Overnight Bus

photo by Ron Pruitt


I doze off to the reassuring drone of the engine, and when I wake, there’s a girl beside me, pretty, puffy-eyed, quietly sniffling.

Outside, nightfall shrouds the desert: inside, the girl shreds a dank tissue between agitated fingers.

“I’m Andrew.”

Red eyes look up.

“Car accident,” I explain. “You just got on?”

She nods. “Sleeping pills. My boyfriend cheated.”

Her fists clench.

“Forget him. Move on.”

Lights flicker.

“He cheated!”

Heads turn as she erupts from her seat.

“Stop the bus!”

We watch her leave; a ravening spectre of teenage rage.

“Anyone else?”  Death asks.


“Another poltergeist,” he mutters.




I’ve altered this story following some of the comments, which suggested the meaning was a little vague. I hope that doesn’t seem like cheating to anyone who reads it now, but there’s no point asking for feedback if you don’t act on it – when you agree!

The story was written in response to the photo prompt by Ron Pruitt, for the Friday Fictioneers challenge on Madison Wood’s website, where you will find lots of links to other authors answering this prompt.

28 thoughts on “Overnight Bus

  1. Interesting concept, Trudy. Strong dialogue, too. I was, however a little confused. The girl was a poltergeist?
    Thanks for the comment on my story and the warm welcome. I love this diverse group. It’s the highlight of my week.

    • Thanks Rochelle, I had another confused comment, so I revised to clarify the meaning. Yes, she’s dead, not ready to move on, and so becomes a poltergeist and Death lets her off the bus. I think it reads clearer after the revisions, so your comment was very useful.

  2. Dear Trudy,

    I really enjoyed this story. Very imaginative and well rendered. i like how Death referred to her as a poltergeist and even more how he let her go. Wonderful tale.

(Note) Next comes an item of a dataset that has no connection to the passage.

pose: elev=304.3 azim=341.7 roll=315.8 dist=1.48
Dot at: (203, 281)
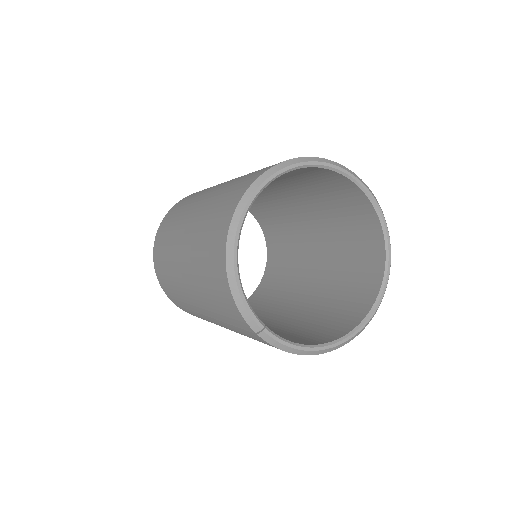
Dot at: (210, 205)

  3. I liked this phrase, “the girl shreds a dank tissue between agitated fingers.” You used lots of strong words, but I wasn’t sure if she was a poltergeist or those left in the bus were.

    • Thanks for commenting, I found it useful, and I’ve revised my story a bit – to clarify the meaning. Everyone on the bus is dead, and the girl becomes a poltergeist because she’s not ready to move on – she’s still got boyfriend issues.

    • Thank you, glad you enjoyed it. I shall pop right across and look at your story now.

  4. Love this. So clever. I gasped when I realized it was the “bus of death”… also confused re. the poltergeist at the end..so glad you explained it. Nice work.

  5. good one – I like how when they look at each other, you know something is wrong – and I devoured the rest of the story to find out what it was.

  6. I didn’t see it before you altered it, but the way it reads now is very clear to me. This was a very wonderfully rendered and imaginative take on the prompt and I loved it!